A pesquisadora ressaltou, no entanto, que alcançar o limiar de imunidade coletiva não significa o fim imediato da epidemia. Como as cadeias de transmissão já estão instaladas na população, é esperado que o número de casos acumulados continue a crescer, ainda que de forma mais lenta, podendo chegar ao dobro do que foi registrado no pico da curva epidêmica. “Com uma mitigação cuidadosa podemos fazer com que a diferença entre o número de infecções existentes quando o limiar de imunidade coletiva foi atingido e o tamanho final da epidemia seja menor. Para isso é preciso controlar os surtos que vão surgindo de forma localizada e adotar medidas como o rastreamento de contato”, disse.
Os dados do maior estudo de soroprevalência feito no país (para medir a proporção de pessoas com anticorpos contra o SARS-CoV-2), o Epicovid – apresentados no webinar pelo epidemiologista da Universidade Federal de Pelotas (UFPel) Bernardo Horta –, vão ao encontro das projeções feitas com o “modelo heterogêneo” desenvolvido por Gomes. Na primeira onda de testes da pesquisa da UFPel, conduzida entre 14 e 21 de maio, somente algumas cidades da região Norte e Fortaleza, no Nordeste, apresentaram mais de 5% da população infectada. Na terceira e última onda, entre 21 e 24 de junho, quase todo o Norte e o Nordeste – além da cidade do Rio de Janeiro – já registravam mais de 5% de soroprevalência.

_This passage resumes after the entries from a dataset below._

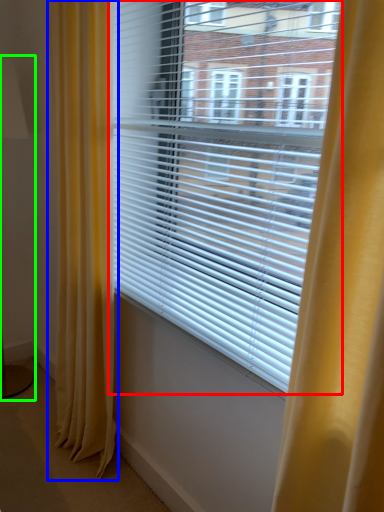
Question: Based on their relative distances, which object is farther from window blind (highlighted by a red box)? Choose from curtain (highlighted by a blue box) and table lamp (highlighted by a green box).

Choices:
 (A) curtain
 (B) table lamp

Answer: (B)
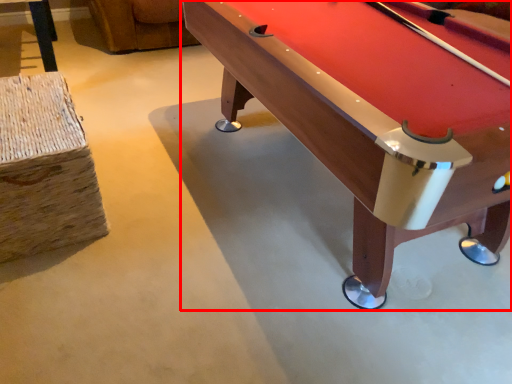
Question: From the image's perspective, where is billiard table (annotated by the red box) located relative to bar stool?

Choices:
 (A) below
 (B) above

Answer: (B)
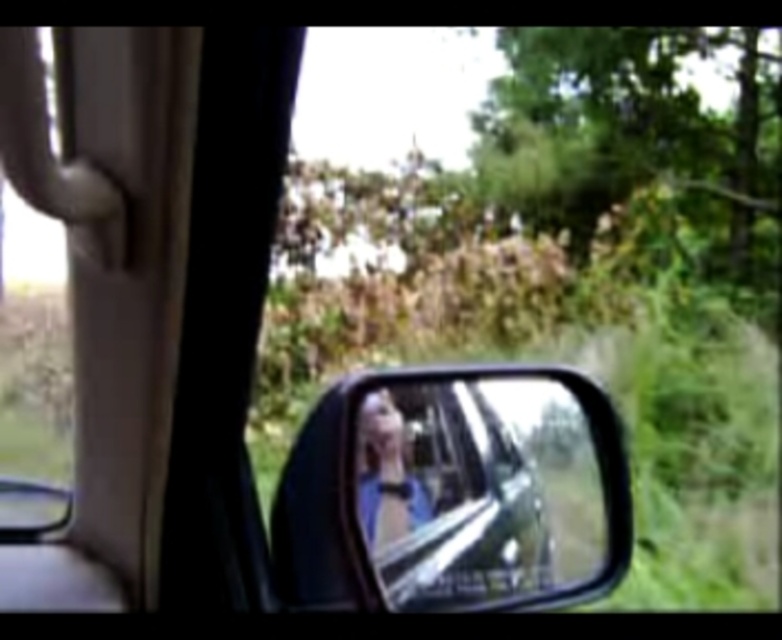
Can you confirm if glossy metallic mirror at center is positioned below blue fabric person at center?

Yes.

Can you confirm if glossy metallic mirror at center is shorter than blue fabric person at center?

No, glossy metallic mirror at center is not shorter than blue fabric person at center.

Who is more forward, (397, 420) or (388, 460)?

Point (388, 460)

Identify the location of glossy metallic mirror at center. (476, 490).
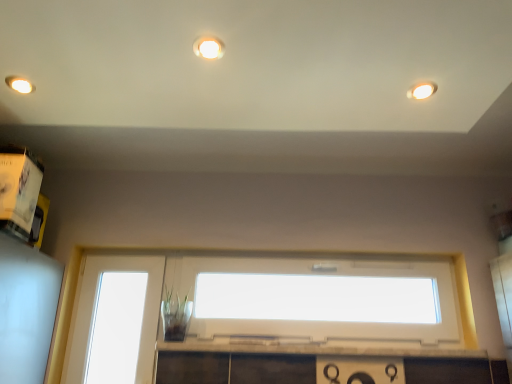
Question: Is matte white light fixture at upper center, which ranks as the 1th lighting in top-to-bottom order, taller or shorter than transparent glass window at lower left, the 1th window in the left-to-right sequence?

Choices:
 (A) tall
 (B) short

Answer: (B)

Question: Is matte white light fixture at upper center, the third lighting when ordered from back to front, to the left or to the right of transparent glass window at lower left, which appears as the 2th window when viewed from the right, in the image?

Choices:
 (A) right
 (B) left

Answer: (A)

Question: Considering the real-world distances, which object is closest to the matte white light fixture at upper center, the third lighting when ordered from back to front?

Choices:
 (A) matte white light fixture at upper right, marked as the 2th lighting in a front-to-back arrangement
 (B) white plastic window at center, the second window from the left
 (C) transparent glass window at lower left, which appears as the 2th window when viewed from the right
 (D) matte white light fixture at upper left, the second lighting viewed from the top

Answer: (D)

Question: Which object is the closest to the white plastic window at center, which is the 1th window from right to left?

Choices:
 (A) matte white light fixture at upper left, the 1th lighting in the left-to-right sequence
 (B) transparent glass window at lower left, the 1th window in the left-to-right sequence
 (C) matte white light fixture at upper right, placed as the second lighting when sorted from back to front
 (D) matte white light fixture at upper center, the third lighting when ordered from back to front

Answer: (B)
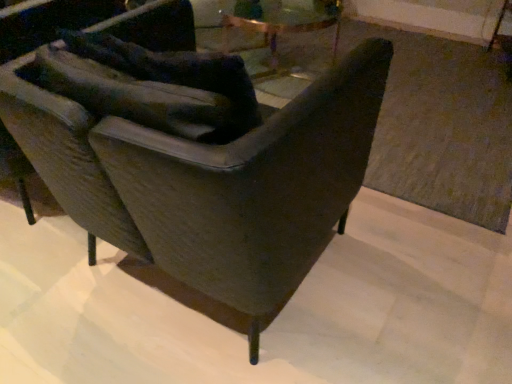
Find the location of a particular element. This screenshot has height=384, width=512. matte gray chair at left is located at coordinates click(x=48, y=24).

Image resolution: width=512 pixels, height=384 pixels. Describe the element at coordinates (48, 24) in the screenshot. I see `matte gray chair at left` at that location.

What do you see at coordinates (252, 187) in the screenshot?
I see `dark gray leather rocking chair at center` at bounding box center [252, 187].

The width and height of the screenshot is (512, 384). Identify the location of dark gray leather rocking chair at center. (252, 187).

Where is `matte gray chair at left`? This screenshot has height=384, width=512. matte gray chair at left is located at coordinates (48, 24).

Considering the positions of objects matte gray chair at left and dark gray leather rocking chair at center in the image provided, who is more to the right, matte gray chair at left or dark gray leather rocking chair at center?

dark gray leather rocking chair at center.

Which is in front, matte gray chair at left or dark gray leather rocking chair at center?

dark gray leather rocking chair at center.

Does point (95, 19) come in front of point (282, 236)?

No.

From the image's perspective, is matte gray chair at left below dark gray leather rocking chair at center?

No.

From a real-world perspective, is matte gray chair at left beneath dark gray leather rocking chair at center?

Yes, from a real-world perspective, matte gray chair at left is below dark gray leather rocking chair at center.

Can you confirm if matte gray chair at left is wider than dark gray leather rocking chair at center?

No, matte gray chair at left is not wider than dark gray leather rocking chair at center.

Which of these two, matte gray chair at left or dark gray leather rocking chair at center, stands taller?

matte gray chair at left.

Considering the relative sizes of matte gray chair at left and dark gray leather rocking chair at center in the image provided, is matte gray chair at left bigger than dark gray leather rocking chair at center?

No, matte gray chair at left is not bigger than dark gray leather rocking chair at center.

Is matte gray chair at left situated inside dark gray leather rocking chair at center or outside?

matte gray chair at left lies outside dark gray leather rocking chair at center.

Is there a large distance between matte gray chair at left and dark gray leather rocking chair at center?

matte gray chair at left is near dark gray leather rocking chair at center, not far away.

Is matte gray chair at left positioned with its back to dark gray leather rocking chair at center?

No.

Measure the distance from matte gray chair at left to dark gray leather rocking chair at center.

The distance of matte gray chair at left from dark gray leather rocking chair at center is 58.01 centimeters.

The height and width of the screenshot is (384, 512). What are the coordinates of `rocking chair in front of the matte gray chair at left` in the screenshot? It's located at (252, 187).

In the scene shown: Considering the positions of objects dark gray leather rocking chair at center and matte gray chair at left in the image provided, who is more to the left, dark gray leather rocking chair at center or matte gray chair at left?

Positioned to the left is matte gray chair at left.

Which is in front, dark gray leather rocking chair at center or matte gray chair at left?

dark gray leather rocking chair at center is closer to the camera.

Is point (278, 160) less distant than point (144, 20)?

Yes, point (278, 160) is in front of point (144, 20).

From the image's perspective, relative to matte gray chair at left, is dark gray leather rocking chair at center above or below?

dark gray leather rocking chair at center is below matte gray chair at left.

From a real-world perspective, is dark gray leather rocking chair at center positioned over matte gray chair at left based on gravity?

Yes, from a real-world perspective, dark gray leather rocking chair at center is over matte gray chair at left

Considering the sizes of dark gray leather rocking chair at center and matte gray chair at left in the image, is dark gray leather rocking chair at center wider or thinner than matte gray chair at left?

Clearly, dark gray leather rocking chair at center has more width compared to matte gray chair at left.

Does dark gray leather rocking chair at center have a greater height compared to matte gray chair at left?

No, dark gray leather rocking chair at center is not taller than matte gray chair at left.

Considering the relative sizes of dark gray leather rocking chair at center and matte gray chair at left in the image provided, is dark gray leather rocking chair at center smaller than matte gray chair at left?

No.

Is dark gray leather rocking chair at center outside of matte gray chair at left?

Yes, dark gray leather rocking chair at center is not within matte gray chair at left.

Is dark gray leather rocking chair at center not close to matte gray chair at left?

That's not correct — dark gray leather rocking chair at center is a little close to matte gray chair at left.

Is dark gray leather rocking chair at center facing towards matte gray chair at left?

No.

You are a GUI agent. You are given a task and a screenshot of the screen. Output one action in this format:
    pyautogui.click(x=<x>, y=<y>)
    Task: Click on the rocking chair that appears below the matte gray chair at left (from the image's perspective)
    The height and width of the screenshot is (384, 512).
    Given the screenshot: What is the action you would take?
    pyautogui.click(x=252, y=187)

The width and height of the screenshot is (512, 384). I want to click on rocking chair lying on the right of matte gray chair at left, so click(252, 187).

Find the location of a particular element. This screenshot has height=384, width=512. chair that is on the left side of dark gray leather rocking chair at center is located at coordinates (48, 24).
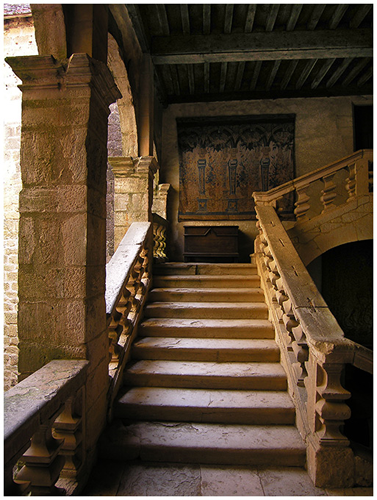
At what (x,y) coordinates should I click in order to perform the action: click on stair. Please return your answer as a coordinate pair (x, y). Image resolution: width=377 pixels, height=500 pixels. Looking at the image, I should click on (212, 445), (210, 402), (210, 379), (214, 351), (210, 329), (219, 311), (213, 296), (211, 284), (206, 270).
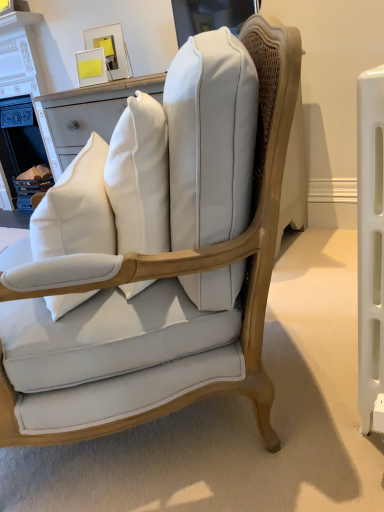
In order to face white cotton throw pillow at center, should I rotate leftwards or rightwards?

A 16.634 degree turn to the left will do.

Describe the element at coordinates (76, 209) in the screenshot. I see `white cotton throw pillow at center` at that location.

What do you see at coordinates (20, 56) in the screenshot? I see `white painted wood fireplace at upper left` at bounding box center [20, 56].

The width and height of the screenshot is (384, 512). I want to click on white cotton throw pillow at center, so click(x=76, y=209).

From the picture: Is white painted wood fireplace at upper left with white cotton throw pillow at center?

No, white painted wood fireplace at upper left is not making contact with white cotton throw pillow at center.

Is white cotton throw pillow at center a part of white painted wood fireplace at upper left?

Definitely not — white cotton throw pillow at center is not inside white painted wood fireplace at upper left.

Between white painted wood fireplace at upper left and white cotton throw pillow at center, which one appears on the left side from the viewer's perspective?

Positioned to the left is white painted wood fireplace at upper left.

From the image's perspective, is matte white cushioned chair at center located beneath white cotton throw pillow at center?

Yes, from the image's perspective, matte white cushioned chair at center is below white cotton throw pillow at center.

Which of these two, matte white cushioned chair at center or white cotton throw pillow at center, is wider?

matte white cushioned chair at center is wider.

From a real-world perspective, does matte white cushioned chair at center sit lower than white cotton throw pillow at center?

Correct, in the physical world, matte white cushioned chair at center is lower than white cotton throw pillow at center.

Is matte white cushioned chair at center positioned with its back to white cotton throw pillow at center?

Yes, white cotton throw pillow at center is at the back of matte white cushioned chair at center.

Is white cotton throw pillow at center positioned far away from matte white cushioned chair at center?

No, white cotton throw pillow at center is not far from matte white cushioned chair at center.

Who is bigger, white cotton throw pillow at center or matte white cushioned chair at center?

matte white cushioned chair at center.

Considering the relative sizes of white cotton throw pillow at center and matte white cushioned chair at center in the image provided, is white cotton throw pillow at center shorter than matte white cushioned chair at center?

Correct, white cotton throw pillow at center is not as tall as matte white cushioned chair at center.

Find the location of a particular element. This screenshot has height=512, width=384. chair below the white cotton throw pillow at center (from the image's perspective) is located at coordinates (209, 256).

Is white painted wood fireplace at upper left oriented towards matte white cushioned chair at center?

No, white painted wood fireplace at upper left is not aimed at matte white cushioned chair at center.

Is matte white cushioned chair at center inside white painted wood fireplace at upper left?

Definitely not — matte white cushioned chair at center is not inside white painted wood fireplace at upper left.

Would you consider white painted wood fireplace at upper left to be distant from matte white cushioned chair at center?

Yes, white painted wood fireplace at upper left and matte white cushioned chair at center are located far from each other.

Looking at this image, can you tell me how much white painted wood fireplace at upper left and matte white cushioned chair at center differ in facing direction?

The angular difference between white painted wood fireplace at upper left and matte white cushioned chair at center is 53.9 degrees.

Between white cotton throw pillow at center and white painted wood fireplace at upper left, which one has more height?

Standing taller between the two is white painted wood fireplace at upper left.

From a real-world perspective, is white cotton throw pillow at center located beneath white painted wood fireplace at upper left?

Yes.

Is point (36, 248) positioned in front of point (27, 35)?

Yes, it is in front of point (27, 35).

Is white cotton throw pillow at center bigger than white painted wood fireplace at upper left?

No.

Does point (263, 200) appear closer or farther from the camera than point (13, 39)?

Point (263, 200) is positioned closer to the camera compared to point (13, 39).

Is matte white cushioned chair at center behind white painted wood fireplace at upper left?

That is False.

Could you tell me if matte white cushioned chair at center is turned towards white painted wood fireplace at upper left?

No, matte white cushioned chair at center is not facing towards white painted wood fireplace at upper left.

Is matte white cushioned chair at center taller or shorter than white painted wood fireplace at upper left?

In the image, matte white cushioned chair at center appears to be shorter than white painted wood fireplace at upper left.

The image size is (384, 512). I want to click on fireplace positioned vertically above the white cotton throw pillow at center (from a real-world perspective), so click(20, 56).

Locate an element on the screen. Image resolution: width=384 pixels, height=512 pixels. throw pillow on the left of matte white cushioned chair at center is located at coordinates (76, 209).

Considering their positions, is matte white cushioned chair at center positioned further to white cotton throw pillow at center than white painted wood fireplace at upper left?

white painted wood fireplace at upper left.

Estimate the real-world distances between objects in this image. Which object is further from white painted wood fireplace at upper left, matte white cushioned chair at center or white cotton throw pillow at center?

The object further to white painted wood fireplace at upper left is matte white cushioned chair at center.

Looking at the image, which one is located closer to white painted wood fireplace at upper left, white cotton throw pillow at center or matte white cushioned chair at center?

white cotton throw pillow at center lies closer to white painted wood fireplace at upper left than the other object.

Estimate the real-world distances between objects in this image. Which object is closer to matte white cushioned chair at center, white painted wood fireplace at upper left or white cotton throw pillow at center?

white cotton throw pillow at center is closer to matte white cushioned chair at center.

Looking at the image, which one is located further to matte white cushioned chair at center, white cotton throw pillow at center or white painted wood fireplace at upper left?

Among the two, white painted wood fireplace at upper left is located further to matte white cushioned chair at center.

Which object lies further to the anchor point white cotton throw pillow at center, white painted wood fireplace at upper left or matte white cushioned chair at center?

white painted wood fireplace at upper left lies further to white cotton throw pillow at center than the other object.

At what (x,y) coordinates should I click in order to perform the action: click on throw pillow between matte white cushioned chair at center and white painted wood fireplace at upper left in the front-back direction. Please return your answer as a coordinate pair (x, y). This screenshot has height=512, width=384. Looking at the image, I should click on (76, 209).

E é justamente nesses locais que atualmente a taxa de contágio (Rt) do novo coronavírus está abaixo de 1, ou seja, cada infectado está transmitindo o vírus para menos de uma pessoa em média e, portanto, o número de casos novos segue tendência de queda. Mesmo em cidades como Breves, no Pará, onde 24,8% das pessoas testadas na primeira onda do estudo apresentaram anticorpos contra o SARS-CoV-2, a taxa de soroprevalência em nenhum momento ultrapassou 30%. Em alguns locais da região Norte, contou Horta, a proporção de pessoas com anticorpos contra o vírus diminuiu entre a primeira e a terceira etapa de testes – ainda não se sabe ao certo por quê.
Para o infectologista Júlio Croda, da Universidade Federal do Mato Grosso do Sul (UFMS), somente a imunidade coletiva poderia explicar por que os Estados do Norte, Nordeste e a capital fluminense – mesmo sem um distanciamento social efetivo – apresentam hoje uma taxa de contágio inferior a 1. Ele ressalta, no entanto, que a imunidade de rebanho não deve ser adotada como política pública, pois nenhum sistema de saúde é capaz de ofertar a quantidade de leitos de terapia intensiva necessária para enfrentar a primeira onda da doença sem medidas de mitigação.
“Manaus teve o maior excesso de óbitos entre todas as cidades do Brasil, chegou a 500%. Foram registradas [em 2020] cinco vezes mais mortes que nos anos anteriores – 90% delas por causas respiratórias. O caso do Amazonas nos permite entender como seria a história natural da doença. Mas não estamos propondo isso como estratégia. É a constatação de uma tragédia. Temos de aprender com os dados reais”, defendeu Croda.